La validation et la transformation des données au point de sync empêchent les enregistrements malformés d'atteindre les systèmes cibles. Les contrôles des champs obligatoires, des plages de valeurs, des contraintes de format de données et de l'intégrité référentielle doivent s'exécuter avant qu'un enregistrement ne soit écrit, pas après. C'est là que la gouvernance des données s'applique en pratique : déduplication, vérifications de complétude et règles métier qui s'appliquent uniformément sur tous les systèmes connectés. Sans cette couche, la gestion de la qualité des données devient une tâche de nettoyage réactive plutôt qu'une garantie structurelle.
Les journaux de réplication et les pistes d'audit au niveau des champs rendent le débogage possible. Quand une valeur arrive mal, vous devez tracer quel système l'a envoyée, quand et quelle était la valeur précédente. Sans journaux, l'analyse des causes racines devient de la devinette.
La logique de nouvelle tentative et de gestion des erreurs garantit qu'un événement de sync en échec ne disparaît pas silencieusement. Les événements doivent être mis en queue, faire des nouvelles tentatives avec backoff et être signalés pour examen manuel quand les nouvelles tentatives sont épuisées.
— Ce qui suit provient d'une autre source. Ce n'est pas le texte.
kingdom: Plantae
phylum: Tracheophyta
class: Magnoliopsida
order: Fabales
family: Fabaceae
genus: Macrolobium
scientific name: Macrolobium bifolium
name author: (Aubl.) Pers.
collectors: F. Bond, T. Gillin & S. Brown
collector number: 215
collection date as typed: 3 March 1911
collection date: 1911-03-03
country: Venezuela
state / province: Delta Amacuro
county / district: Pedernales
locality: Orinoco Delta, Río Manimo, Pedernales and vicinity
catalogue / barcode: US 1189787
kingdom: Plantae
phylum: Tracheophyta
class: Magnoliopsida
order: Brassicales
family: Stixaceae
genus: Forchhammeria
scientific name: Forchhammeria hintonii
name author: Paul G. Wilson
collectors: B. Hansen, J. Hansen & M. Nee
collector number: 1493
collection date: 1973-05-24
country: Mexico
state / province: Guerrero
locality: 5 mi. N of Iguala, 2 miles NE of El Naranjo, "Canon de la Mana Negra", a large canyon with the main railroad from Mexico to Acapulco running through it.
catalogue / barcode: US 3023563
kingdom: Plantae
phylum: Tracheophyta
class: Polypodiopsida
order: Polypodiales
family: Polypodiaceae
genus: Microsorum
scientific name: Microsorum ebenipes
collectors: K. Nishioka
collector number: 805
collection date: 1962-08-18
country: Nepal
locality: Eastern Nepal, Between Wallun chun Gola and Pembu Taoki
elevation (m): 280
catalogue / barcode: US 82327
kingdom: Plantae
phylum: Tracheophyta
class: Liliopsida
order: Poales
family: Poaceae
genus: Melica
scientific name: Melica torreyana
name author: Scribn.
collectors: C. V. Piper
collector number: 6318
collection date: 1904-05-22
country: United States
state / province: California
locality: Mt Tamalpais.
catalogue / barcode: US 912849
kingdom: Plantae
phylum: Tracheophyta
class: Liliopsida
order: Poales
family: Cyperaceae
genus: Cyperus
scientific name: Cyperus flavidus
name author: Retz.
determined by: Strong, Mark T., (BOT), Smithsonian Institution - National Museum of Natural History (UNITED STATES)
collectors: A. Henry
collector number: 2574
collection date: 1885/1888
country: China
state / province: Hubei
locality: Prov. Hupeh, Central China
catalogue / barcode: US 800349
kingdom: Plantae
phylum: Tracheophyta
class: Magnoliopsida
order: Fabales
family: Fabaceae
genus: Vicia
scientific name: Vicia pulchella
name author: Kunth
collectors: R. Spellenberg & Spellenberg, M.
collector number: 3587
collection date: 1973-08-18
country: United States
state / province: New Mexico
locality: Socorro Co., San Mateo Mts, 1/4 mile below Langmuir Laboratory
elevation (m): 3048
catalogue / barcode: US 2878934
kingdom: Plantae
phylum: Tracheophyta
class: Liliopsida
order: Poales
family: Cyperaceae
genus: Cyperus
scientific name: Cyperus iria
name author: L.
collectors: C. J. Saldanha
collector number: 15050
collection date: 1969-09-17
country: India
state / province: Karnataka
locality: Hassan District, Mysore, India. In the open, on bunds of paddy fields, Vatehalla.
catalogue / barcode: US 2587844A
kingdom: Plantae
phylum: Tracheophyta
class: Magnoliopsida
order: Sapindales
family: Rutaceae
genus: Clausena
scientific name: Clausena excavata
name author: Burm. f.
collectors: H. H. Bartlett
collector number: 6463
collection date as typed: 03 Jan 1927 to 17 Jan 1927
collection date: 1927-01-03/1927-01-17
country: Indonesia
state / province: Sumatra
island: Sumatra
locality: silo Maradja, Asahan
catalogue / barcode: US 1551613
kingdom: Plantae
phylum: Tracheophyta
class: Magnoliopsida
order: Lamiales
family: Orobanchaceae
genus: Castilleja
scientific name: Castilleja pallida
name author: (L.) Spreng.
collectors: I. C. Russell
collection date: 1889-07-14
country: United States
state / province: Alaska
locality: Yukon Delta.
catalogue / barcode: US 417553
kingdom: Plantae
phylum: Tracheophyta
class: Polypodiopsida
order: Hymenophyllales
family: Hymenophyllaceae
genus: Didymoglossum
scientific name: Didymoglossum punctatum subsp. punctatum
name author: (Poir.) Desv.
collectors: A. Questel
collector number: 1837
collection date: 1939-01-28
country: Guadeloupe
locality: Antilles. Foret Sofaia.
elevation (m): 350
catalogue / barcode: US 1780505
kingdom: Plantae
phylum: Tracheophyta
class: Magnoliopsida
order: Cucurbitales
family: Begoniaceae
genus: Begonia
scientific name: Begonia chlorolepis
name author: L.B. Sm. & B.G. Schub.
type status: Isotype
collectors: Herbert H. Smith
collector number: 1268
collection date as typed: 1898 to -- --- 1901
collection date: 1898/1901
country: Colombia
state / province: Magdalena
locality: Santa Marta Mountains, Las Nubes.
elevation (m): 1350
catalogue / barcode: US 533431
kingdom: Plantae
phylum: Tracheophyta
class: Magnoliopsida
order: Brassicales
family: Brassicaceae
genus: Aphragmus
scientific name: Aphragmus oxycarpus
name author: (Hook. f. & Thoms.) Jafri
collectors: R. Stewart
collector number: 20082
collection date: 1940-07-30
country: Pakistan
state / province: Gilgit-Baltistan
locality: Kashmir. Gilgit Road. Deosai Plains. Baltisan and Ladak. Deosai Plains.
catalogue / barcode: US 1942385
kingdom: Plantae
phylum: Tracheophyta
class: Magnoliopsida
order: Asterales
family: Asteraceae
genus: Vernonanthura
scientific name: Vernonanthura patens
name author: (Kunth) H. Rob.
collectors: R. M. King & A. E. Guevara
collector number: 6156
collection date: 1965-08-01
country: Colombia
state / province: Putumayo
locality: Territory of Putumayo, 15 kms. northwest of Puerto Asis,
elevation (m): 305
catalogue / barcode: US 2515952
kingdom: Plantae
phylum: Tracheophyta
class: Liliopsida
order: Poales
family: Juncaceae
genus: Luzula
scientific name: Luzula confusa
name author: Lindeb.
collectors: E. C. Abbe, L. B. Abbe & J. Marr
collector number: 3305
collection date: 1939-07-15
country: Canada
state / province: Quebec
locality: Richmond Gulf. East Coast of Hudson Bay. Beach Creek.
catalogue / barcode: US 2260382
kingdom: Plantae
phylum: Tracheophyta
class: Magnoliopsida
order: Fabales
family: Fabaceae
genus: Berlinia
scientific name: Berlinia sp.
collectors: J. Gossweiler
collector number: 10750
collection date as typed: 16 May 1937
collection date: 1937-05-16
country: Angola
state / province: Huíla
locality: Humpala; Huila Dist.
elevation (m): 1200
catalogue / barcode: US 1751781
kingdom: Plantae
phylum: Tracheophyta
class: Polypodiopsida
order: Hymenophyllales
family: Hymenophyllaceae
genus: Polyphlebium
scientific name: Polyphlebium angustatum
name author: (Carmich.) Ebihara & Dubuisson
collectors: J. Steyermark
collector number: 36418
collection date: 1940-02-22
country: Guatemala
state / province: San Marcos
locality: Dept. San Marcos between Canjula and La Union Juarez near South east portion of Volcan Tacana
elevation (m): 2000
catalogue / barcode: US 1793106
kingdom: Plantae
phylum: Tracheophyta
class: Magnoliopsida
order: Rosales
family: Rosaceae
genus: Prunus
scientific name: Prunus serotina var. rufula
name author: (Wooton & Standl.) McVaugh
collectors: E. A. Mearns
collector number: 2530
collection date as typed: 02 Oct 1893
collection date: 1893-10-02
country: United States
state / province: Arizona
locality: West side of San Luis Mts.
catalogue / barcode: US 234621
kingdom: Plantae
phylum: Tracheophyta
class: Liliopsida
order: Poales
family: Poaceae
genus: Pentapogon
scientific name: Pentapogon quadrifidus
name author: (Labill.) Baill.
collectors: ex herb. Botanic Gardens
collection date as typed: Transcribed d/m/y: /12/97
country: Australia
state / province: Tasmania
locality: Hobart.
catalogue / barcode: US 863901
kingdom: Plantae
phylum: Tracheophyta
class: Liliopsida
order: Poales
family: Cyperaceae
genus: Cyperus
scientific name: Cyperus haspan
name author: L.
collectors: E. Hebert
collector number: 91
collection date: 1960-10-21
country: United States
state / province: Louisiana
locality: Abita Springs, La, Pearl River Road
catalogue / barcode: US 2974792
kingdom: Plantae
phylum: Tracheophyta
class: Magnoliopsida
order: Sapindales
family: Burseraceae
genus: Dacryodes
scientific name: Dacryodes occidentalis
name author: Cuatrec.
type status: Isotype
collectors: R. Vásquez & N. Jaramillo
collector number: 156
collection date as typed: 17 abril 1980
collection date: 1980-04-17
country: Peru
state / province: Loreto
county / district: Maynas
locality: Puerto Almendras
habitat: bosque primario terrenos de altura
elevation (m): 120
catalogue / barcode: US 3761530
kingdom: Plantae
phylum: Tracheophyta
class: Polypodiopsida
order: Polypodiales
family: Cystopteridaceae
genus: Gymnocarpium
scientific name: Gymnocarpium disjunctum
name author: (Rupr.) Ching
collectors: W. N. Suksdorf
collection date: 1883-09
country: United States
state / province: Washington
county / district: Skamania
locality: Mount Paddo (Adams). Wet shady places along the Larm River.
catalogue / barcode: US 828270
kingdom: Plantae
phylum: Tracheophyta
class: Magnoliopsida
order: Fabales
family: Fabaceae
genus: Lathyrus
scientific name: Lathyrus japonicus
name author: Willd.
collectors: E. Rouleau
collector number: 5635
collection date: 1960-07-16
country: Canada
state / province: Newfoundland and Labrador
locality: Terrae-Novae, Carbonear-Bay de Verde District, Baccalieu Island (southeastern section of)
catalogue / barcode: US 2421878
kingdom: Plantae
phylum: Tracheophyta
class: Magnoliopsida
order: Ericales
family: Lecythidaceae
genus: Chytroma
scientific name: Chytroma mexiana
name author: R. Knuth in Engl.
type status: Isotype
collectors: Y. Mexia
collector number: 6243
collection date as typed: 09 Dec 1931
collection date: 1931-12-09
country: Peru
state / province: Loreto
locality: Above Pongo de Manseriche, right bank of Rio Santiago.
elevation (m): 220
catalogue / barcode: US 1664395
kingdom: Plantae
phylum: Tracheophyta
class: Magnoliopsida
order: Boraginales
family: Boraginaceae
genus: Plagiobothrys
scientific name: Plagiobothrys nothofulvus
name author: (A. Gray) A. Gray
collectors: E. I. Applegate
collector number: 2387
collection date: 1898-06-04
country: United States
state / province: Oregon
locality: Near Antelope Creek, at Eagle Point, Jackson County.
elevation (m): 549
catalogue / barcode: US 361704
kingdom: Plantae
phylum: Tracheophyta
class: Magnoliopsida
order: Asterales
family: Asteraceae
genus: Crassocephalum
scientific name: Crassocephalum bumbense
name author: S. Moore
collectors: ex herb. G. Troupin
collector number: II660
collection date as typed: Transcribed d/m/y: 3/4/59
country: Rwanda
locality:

La plateforme d'intégration AtroCore gère la synchronisation des données entre les systèmes ERP, e-commerce, CRM et fournisseur en tant que hub central de gestion des données maitresses. Plutôt que de construire des connecteurs point à point entre chaque paire de systèmes, chaque système échange des données avec une seule plateforme dans un modèle hub-and-spoke. Cette architecture réduit directement le risque de mises à jour en cascade et simplifie la détection de conflits : moins de chemins directs système à système signifie moins de boucles de rétroaction. La transformation et la validation des données intégrées résolvent les incompatibilités de formats au point de sync, avant que les enregistrements n'atteignent tout système cible. Le mappage de données configurable, la déduplication et l'enregistrement d'audit au niveau des champs couvrent les exigences restantes de gouvernance des données.
Lots ou temps réel : choisir en fonction de l'impact
La synchronisation en temps réel est nécessaire pour les données opérationnelles : niveaux de stock, statut de commande et tarification. Mais la sync continue exerce une charge soutenue sur les systèmes et nécessite une gestion d'erreurs solide pour chaque cas limite. La sync planifiée est plus facile à exploiter et à récupérer, et elle est souvent suffisante pour les données qui changent peu fréquemment : enregistrements fournisseurs, spécifications de produits, hiérarchies organisationnelles.
De nombreuses architectures utilisent les deux. Synchronisation en temps réel ou quasi temps réel pour les enregistrements opérationnellement critiques à haute fréquence. Lots pour les mises à jour en masse, les chargements historiques et les flux de gestion des données maitresses qui ne pilotent pas les transactions en direct.
La question pratique est la rapidité avec laquelle une valeur obsolète cause un vrai problème. Pour le stock partagé entre une boutique en ligne et un système d'entrepôt, chaque minute compte. Pour les modalités de paiement d'un fournisseur, probablement pas. Concevoir le processus de synchronisation des données autour de cette question, plutôt que de défaut vers une sync continue pour tout, tend à produire des architectures qui sont plus faciles à exploiter et à récupérer quand quelque chose tourne mal.
Les défaillances de synchronisation des données ne sont rarement causées par le protocole ou l'outil. Elles viennent d'une propriété des données mal spécifiée, d'une validation manquante et d'une logique de sync qui n'a jamais été testée contre des cas limites. L'ingénierie se situe dans cette couche, non dans le choix du format API.